As for the women-being-funny question, after all of those interviews, Kohen's book does not provide a pat response.
“I don’t know that I answer the question so much as acknowledge that the question is there," she told me. "It’s a provocative question. People will continue to ask it.”
One problem, she says, is short memories. Every few years there seems to be a large influx of women in comedy.
“We’ve had a lot in the past few years, but we had a lot in the 1980’s, too,” she said. She thinks the sheer number if women in comedy really should settle the issue.
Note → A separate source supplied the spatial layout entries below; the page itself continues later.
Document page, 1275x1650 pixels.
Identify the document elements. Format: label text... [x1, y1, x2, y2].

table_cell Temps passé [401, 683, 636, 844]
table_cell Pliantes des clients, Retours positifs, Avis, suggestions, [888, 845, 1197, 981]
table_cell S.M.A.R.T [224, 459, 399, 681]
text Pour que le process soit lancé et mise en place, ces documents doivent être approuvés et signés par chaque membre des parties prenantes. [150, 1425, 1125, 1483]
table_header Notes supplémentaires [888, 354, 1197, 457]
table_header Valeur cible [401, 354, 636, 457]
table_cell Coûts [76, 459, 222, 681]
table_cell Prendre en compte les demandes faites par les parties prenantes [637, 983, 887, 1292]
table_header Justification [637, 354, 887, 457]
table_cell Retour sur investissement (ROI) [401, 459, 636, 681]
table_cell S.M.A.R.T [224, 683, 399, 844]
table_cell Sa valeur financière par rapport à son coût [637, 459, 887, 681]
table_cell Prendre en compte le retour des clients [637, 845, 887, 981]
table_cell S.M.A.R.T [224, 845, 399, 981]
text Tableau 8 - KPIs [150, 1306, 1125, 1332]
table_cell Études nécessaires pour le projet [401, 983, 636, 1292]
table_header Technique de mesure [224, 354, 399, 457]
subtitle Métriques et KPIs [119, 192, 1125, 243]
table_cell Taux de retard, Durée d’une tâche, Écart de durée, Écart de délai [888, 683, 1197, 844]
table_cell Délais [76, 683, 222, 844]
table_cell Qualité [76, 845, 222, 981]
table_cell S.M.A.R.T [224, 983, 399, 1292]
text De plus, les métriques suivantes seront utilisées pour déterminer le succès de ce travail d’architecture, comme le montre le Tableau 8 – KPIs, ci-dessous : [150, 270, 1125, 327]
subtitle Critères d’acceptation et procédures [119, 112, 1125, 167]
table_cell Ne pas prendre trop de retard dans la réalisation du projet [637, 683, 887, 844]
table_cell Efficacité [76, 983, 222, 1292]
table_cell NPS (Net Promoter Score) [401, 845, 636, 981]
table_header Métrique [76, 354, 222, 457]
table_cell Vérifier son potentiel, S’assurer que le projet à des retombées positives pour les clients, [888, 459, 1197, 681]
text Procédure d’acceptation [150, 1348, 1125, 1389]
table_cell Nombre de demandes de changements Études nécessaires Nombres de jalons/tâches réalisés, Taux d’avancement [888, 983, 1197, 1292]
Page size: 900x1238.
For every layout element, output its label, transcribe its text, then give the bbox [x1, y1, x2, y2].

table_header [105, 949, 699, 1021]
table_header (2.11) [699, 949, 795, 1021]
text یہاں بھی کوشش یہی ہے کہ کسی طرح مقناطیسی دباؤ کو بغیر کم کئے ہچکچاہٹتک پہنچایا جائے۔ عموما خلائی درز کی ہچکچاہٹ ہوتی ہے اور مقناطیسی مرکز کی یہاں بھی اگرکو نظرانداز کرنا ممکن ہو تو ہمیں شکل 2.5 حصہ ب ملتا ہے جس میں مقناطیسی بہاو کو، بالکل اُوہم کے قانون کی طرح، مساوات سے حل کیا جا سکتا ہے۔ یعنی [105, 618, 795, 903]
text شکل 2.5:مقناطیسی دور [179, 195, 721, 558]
The book is full of juicy anecdotes: how at stand-up shows Elayne Boosler would take the spot after Richard Pryor that no one else wanted (“Who would want to go on stage after Richard Pryor?” Kohen asked, laughing.); the time Gilda Radner punched Woody Allen in the stomach; Ellen DeGeneres’ story of coming out and how difficult it was; the '90s Los Angeles comedy scene that revolved around Janeane Garofalo.
Even though the book is packed with famous names—from Mary Tyler Moore to Margaret Cho—persuading them to participate wasn’t always an easy task.
“I get the sense that a lot of women comedians are tired of speaking about it—they were scared I was going to ask if women were funny,” said Kohen. But instead she chose to delve into their comedy and place it in a historical context. And luckily many of them agreed to be interviewed.
Kohen was interested in focusing on women who were already successful in their careers, who were more established, the sort of people who had “something in their comedy that resonates.”
And she even lucked out with some rising stars.
“I interviewed Whitney Cummings long before she was on the radar, like three years ago," Kohen said. "She's since blown up.”
And so will many others still under the radar as Kohen's book hits the shelves, which will probably serve as much to deflect the perennial question as the 300 pages of proof you'll find in We Killed.
Yael Cohen appears Oct. 17 at PowerHouse Arena to discuss the evolution of women and comedy with Lizz Winstead, Julieanne Smolinski, Emily Heller, and Jesse David Fox.